***** Texte fourni *****
Comment la Coupe du monde de foot place la ville de Rio en état d’exception


Le mouvement social qui agite le Brésil ne sort pas de nulle part:
depuis deux ans, les mobilisations urbaines se succèdent contre les grands
projets imposés d’en haut, sans aucune consultation publique. A Rio, des
quartiers entiers sont «restructurés» au mépris du droit, et des
milliers d’habitants de favelas sont expulsés pour cause de Mondial de foot et
de Jeux Olympiques. Ce qui n’empêche pas de nombreux collectifs de résister et
de construire des alternatives à cette gestion autoritaire de la ville.

Plus de 8000
expulsions de logement en trois ans à Rio: tel est le premier bilan de la
Coupe du monde de football organisée par le Brésil en 2014, suivie des Jeux
Olympiques en 2016. Ce chiffre est avancé par RioOnWatch [
1], un collectif
d’organisations qui étudie les conséquences de ces deux méga-évènements sur les
habitants et les communautés locales. Pour accueillir investisseurs et
visiteurs, la ville de 6 millions d’habitants s’est lancée dans une
restructuration urbaine, aussi vaste qu’autoritaire, imposée de façon opaque et
sans participation des populations concernées.
***** Données fournies *****
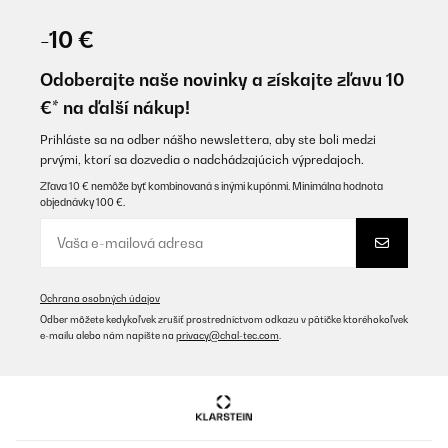
OVERENÁ KONTROLA
21/09/2025
-10 €
Sehr guter Kühlschrank, die richtige Größe für unseren Garten.
Sehr leise und ausreichend Platz.
Odoberajte naše novinky a získajte zľavu 10
€* na ďalší nákup!
Amazon-Benutzer
Preložiť
Prihláste sa na odber nášho newslettera, aby ste boli medzi
prvými, ktorí sa dozvedia o nadchádzajúcich výpredajoch.
Zľava 10 € nemôže byť kombinovaná s inými kupónmi. Minimálna hodnota
OVERENÁ KONTROLA
objednávky 100 €.
19/08/2025
Ware wie beschrieben
Amazon-Benutzer
Ochrana osobných údajov
Preložiť
Odber môžete kedykoľvek zrušiť prostredníctvom odkazu v pätičke ktoréhokoľvek
e-mailu alebo nám napíšte na
privacy@chal-tec.com
.
OVERENÁ KONTROLA
14/08/2025
Guter Kühlschrank für Party. Leider zwei kleine Beulen. Mit der
Firma Kulanz vereinbart. Sehr guter Service.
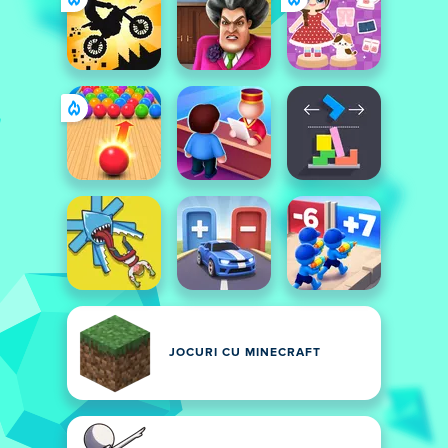
JOCURI CU MINECRAFT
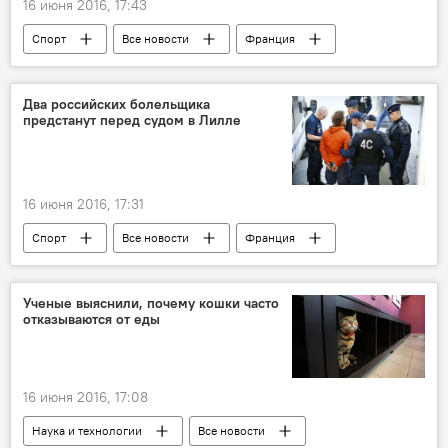
16 июня 2016, 17:43
Спорт
Все новости
Франция
Два российских болельщика
предстанут перед судом в Лилле
16 июня 2016, 17:31
Спорт
Все новости
Франция
футбол
Мир
Россия
Ученые выяснили, почему кошки часто
отказываются от еды
16 июня 2016, 17:08
Наука и технологии
Все новости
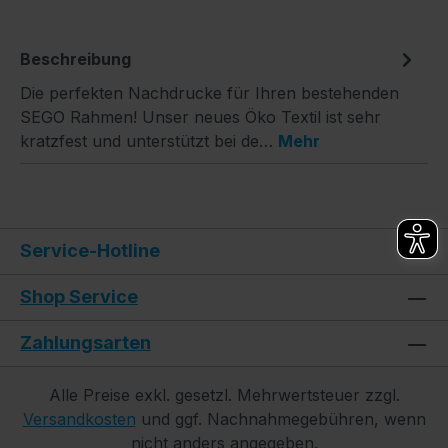
Beschreibung
Die perfekten Nachdrucke für Ihren bestehenden
SEGO Rahmen! Unser neues Öko Textil ist sehr
kratzfest und unterstützt bei de…
Mehr
Service-Hotline
Shop Service
Zahlungsarten
Alle Preise exkl. gesetzl. Mehrwertsteuer zzgl.
Versandkosten
und ggf. Nachnahmegebühren, wenn
nicht anders angegeben.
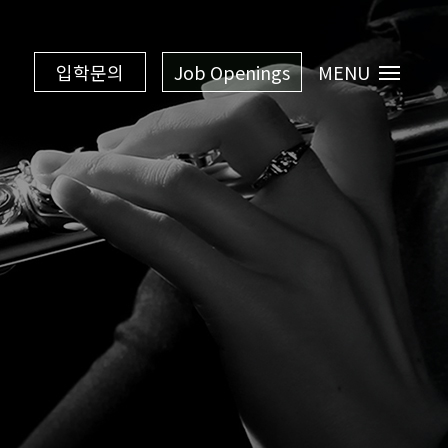
입학문의
Job Openings
MENU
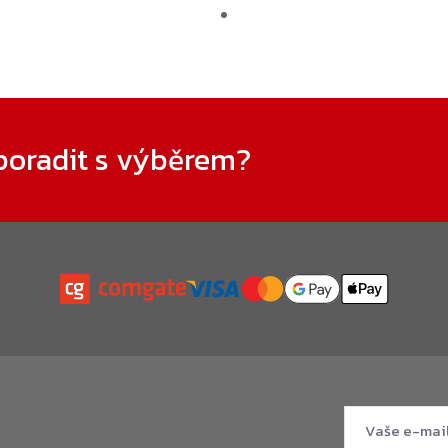
poradit s výběrem?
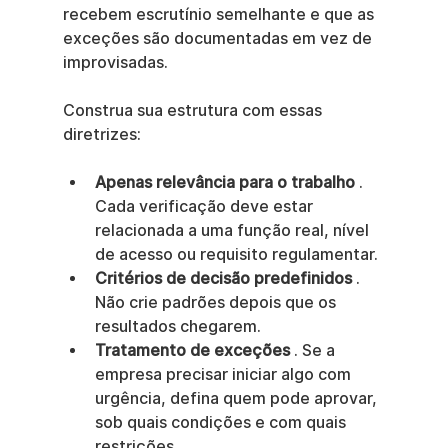
recebem escrutínio semelhante e que as 
exceções são documentadas em vez de 
improvisadas.
Construa sua estrutura com essas 
diretrizes:
Apenas relevância para o trabalho
 . 
Cada verificação deve estar 
relacionada a uma função real, nível 
de acesso ou requisito regulamentar.
Critérios de decisão predefinidos
 . 
Não crie padrões depois que os 
resultados chegarem.
Tratamento de exceções
 . Se a 
empresa precisar iniciar algo com 
urgência, defina quem pode aprovar, 
sob quais condições e com quais 
restrições.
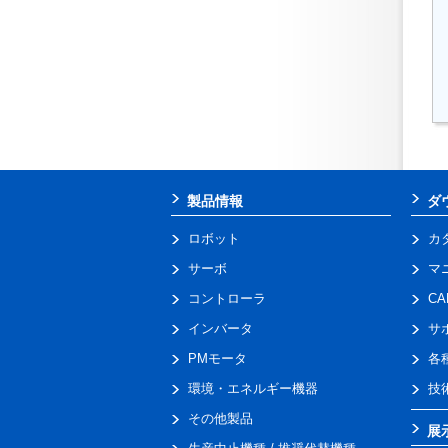
製品情報
ダ
ロボット
カ
サーボ
マ
コントローラ
C
インバータ
サ
PMモータ
各
環境・エネルギー機器
技
その他製品
展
*****
* [Consigne A]:
D'après le texte sur Rio et la Coupe du monde, combien d'expulsions de logement ont eu lieu dans la ville en trois ans ?
* [Consigne B]:
Poursuivez le texte sur Rio et la Coupe du monde après sa dernière phrase.
Les données ne servent à rien ici.

* [Résultat A]:
Plus de 8000.

* [Résultat B]:
Construction ou
rénovation d’installations sportives, comme le célèbre stade de Maracanã,
nouvelles voies rapides, extension de lignes de métros, restructurations
urbaines impliquant des démolitions… Autant de projets qui représentent
d’énormes budgets, gérés sous la forme de partenariats public/privé, qui
induisent une implication toujours plus grande du secteur privé et des grandes
entreprises dans la gestion de la ville.

Transfert des
populations pauvres

Un programme de
construction de logements sociaux (Minha casa minha vida, «Ma
maison, ma vie») a bien été mis en place dans la périphérie de la ville.
Ce programme a été en partie salué par les mouvements sociaux, mais il permet
aujourd’hui le transfert des populations pauvres expulsées du centre ville vers
la périphérie, rendant encore plus difficile leurs trajets. Ce transfert mène à
une inévitable «gentrification», l’embourgeoisement des quartiers
résidentiels, comme c’est déjà le cas pour certaines favelas de la zone sud de
la mégapole, telles que la favela Santa Marta à Botafogo ou celles surplombant
les plages d’Ipanema et de Copacabana.

Cette forme d’état
d’exception ne concerne pas seulement le logement. Le droit du travail est
aussi allègrement bafoué, selon le «Comité populaire de la Coupe de
Rio», un groupe militant local s’opposant aux violations des droits
humains commises dans le cadre de la préparation de la Coupe du monde et des JO.
La pression exercée par la FIFA (Fédération Internationale de Football
Association) et le CIO (Comité International Olympique) favorise l’implantation
de consortiums d’entreprises en charge des travaux qui imposent des conditions
de travail toujours plus précaires.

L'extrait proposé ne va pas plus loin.